Return all the lines below in which the string "لاين" appears.

(Collected data)
+--

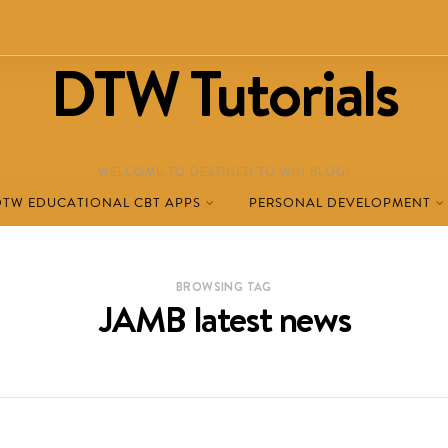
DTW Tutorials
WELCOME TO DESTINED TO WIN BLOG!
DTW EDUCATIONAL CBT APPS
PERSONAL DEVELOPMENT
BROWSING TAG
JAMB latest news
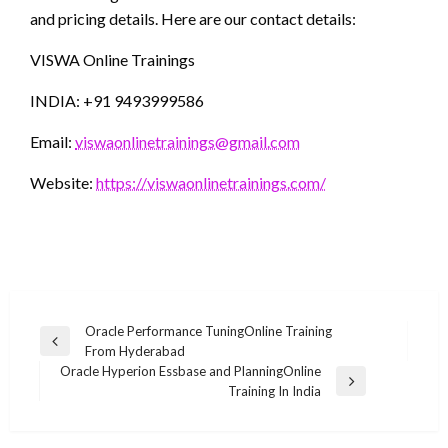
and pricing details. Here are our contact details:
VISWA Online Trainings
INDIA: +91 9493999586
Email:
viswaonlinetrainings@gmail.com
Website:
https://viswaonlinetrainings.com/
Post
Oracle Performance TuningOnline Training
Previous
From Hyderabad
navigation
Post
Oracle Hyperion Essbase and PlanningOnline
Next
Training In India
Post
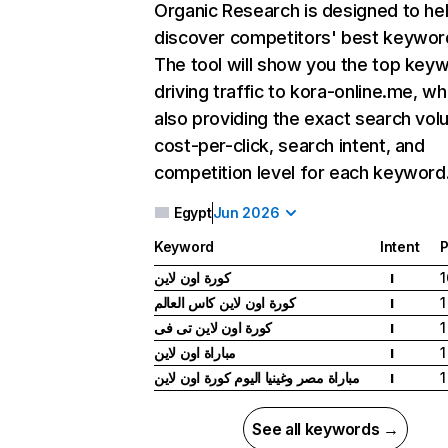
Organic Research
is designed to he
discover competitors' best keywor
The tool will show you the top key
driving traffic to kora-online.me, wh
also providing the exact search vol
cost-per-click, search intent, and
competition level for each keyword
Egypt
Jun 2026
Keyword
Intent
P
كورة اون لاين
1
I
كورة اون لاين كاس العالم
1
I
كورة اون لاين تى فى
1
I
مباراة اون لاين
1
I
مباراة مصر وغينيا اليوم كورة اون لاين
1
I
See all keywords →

+--

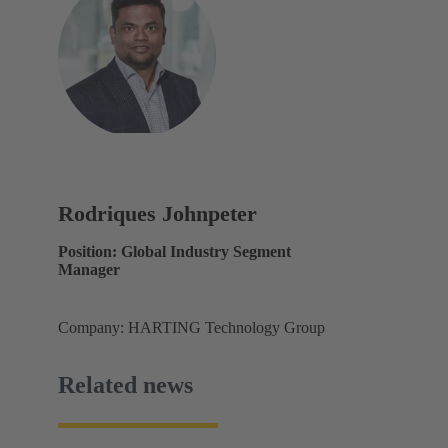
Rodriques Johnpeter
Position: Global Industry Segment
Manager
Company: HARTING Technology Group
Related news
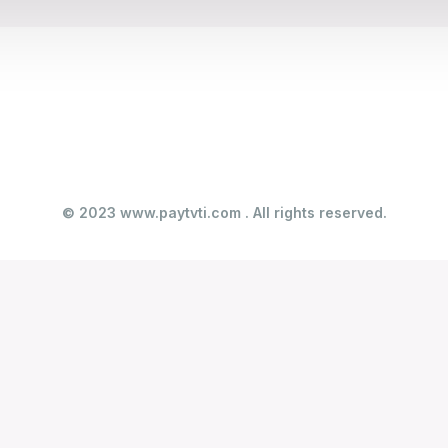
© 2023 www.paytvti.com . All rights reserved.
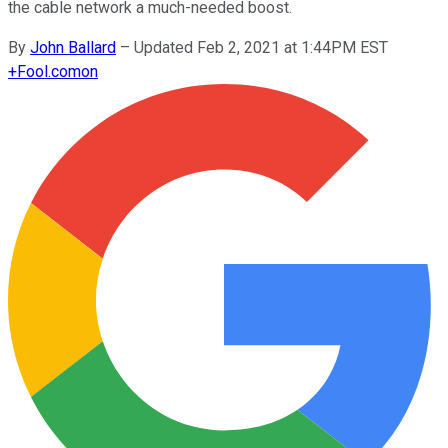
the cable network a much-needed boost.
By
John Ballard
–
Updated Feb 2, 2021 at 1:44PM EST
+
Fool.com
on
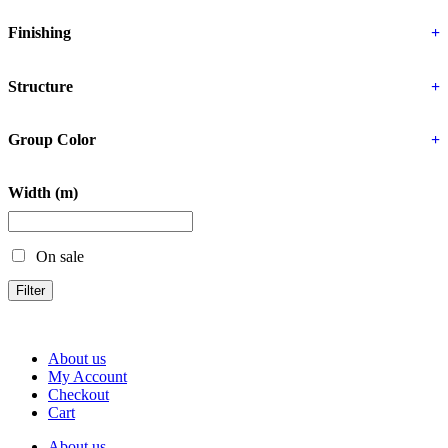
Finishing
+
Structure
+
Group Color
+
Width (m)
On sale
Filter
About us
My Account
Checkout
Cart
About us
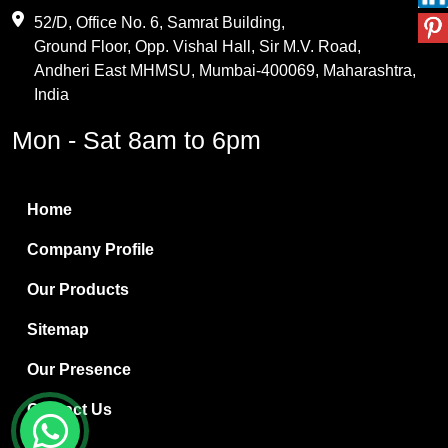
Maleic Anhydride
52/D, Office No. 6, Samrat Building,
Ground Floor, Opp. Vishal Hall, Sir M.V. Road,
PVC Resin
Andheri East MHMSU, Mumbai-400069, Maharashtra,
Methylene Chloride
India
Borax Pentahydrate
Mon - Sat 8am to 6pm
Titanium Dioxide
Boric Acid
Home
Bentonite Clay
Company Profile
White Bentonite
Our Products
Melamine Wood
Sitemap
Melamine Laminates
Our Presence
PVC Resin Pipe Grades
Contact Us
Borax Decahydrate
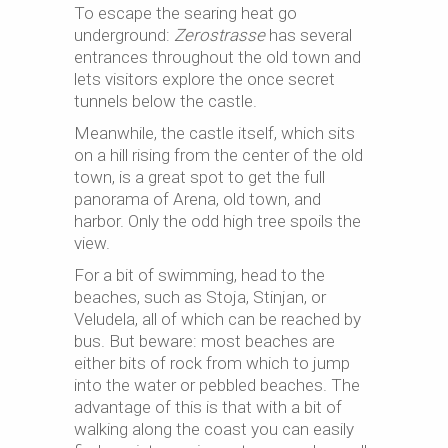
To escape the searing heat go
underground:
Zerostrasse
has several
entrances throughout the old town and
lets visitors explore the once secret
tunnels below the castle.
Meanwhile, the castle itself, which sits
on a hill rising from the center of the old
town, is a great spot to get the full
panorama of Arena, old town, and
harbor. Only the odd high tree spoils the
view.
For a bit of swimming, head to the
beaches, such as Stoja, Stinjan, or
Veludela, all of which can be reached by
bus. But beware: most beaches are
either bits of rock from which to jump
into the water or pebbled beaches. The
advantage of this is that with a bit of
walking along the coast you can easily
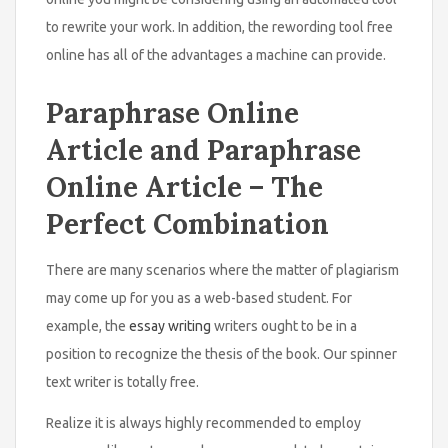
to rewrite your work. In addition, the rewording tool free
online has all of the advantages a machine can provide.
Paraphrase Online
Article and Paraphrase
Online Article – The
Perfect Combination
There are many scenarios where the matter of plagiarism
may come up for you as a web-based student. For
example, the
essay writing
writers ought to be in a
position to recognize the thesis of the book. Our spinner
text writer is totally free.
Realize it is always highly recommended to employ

+--

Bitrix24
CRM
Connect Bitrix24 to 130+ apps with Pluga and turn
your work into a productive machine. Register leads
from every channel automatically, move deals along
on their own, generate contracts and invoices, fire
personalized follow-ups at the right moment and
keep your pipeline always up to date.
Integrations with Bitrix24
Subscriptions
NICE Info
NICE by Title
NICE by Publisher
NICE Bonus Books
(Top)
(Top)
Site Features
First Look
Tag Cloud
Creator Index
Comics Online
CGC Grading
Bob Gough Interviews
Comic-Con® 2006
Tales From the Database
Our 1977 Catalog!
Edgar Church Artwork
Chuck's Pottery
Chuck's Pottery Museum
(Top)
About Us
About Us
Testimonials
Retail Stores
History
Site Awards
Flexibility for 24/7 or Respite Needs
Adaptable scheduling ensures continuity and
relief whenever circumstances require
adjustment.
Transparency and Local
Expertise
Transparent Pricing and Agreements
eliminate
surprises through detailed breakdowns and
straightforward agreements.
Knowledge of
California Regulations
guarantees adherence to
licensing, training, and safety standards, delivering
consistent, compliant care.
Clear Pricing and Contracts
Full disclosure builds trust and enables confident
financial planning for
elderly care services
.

+--

Solution for this exercise:
كورة اون لاين
كورة اون لاين كاس العالم
كورة اون لاين تى فى
مباراة اون لاين
مباراة مصر وغينيا اليوم كورة اون لاين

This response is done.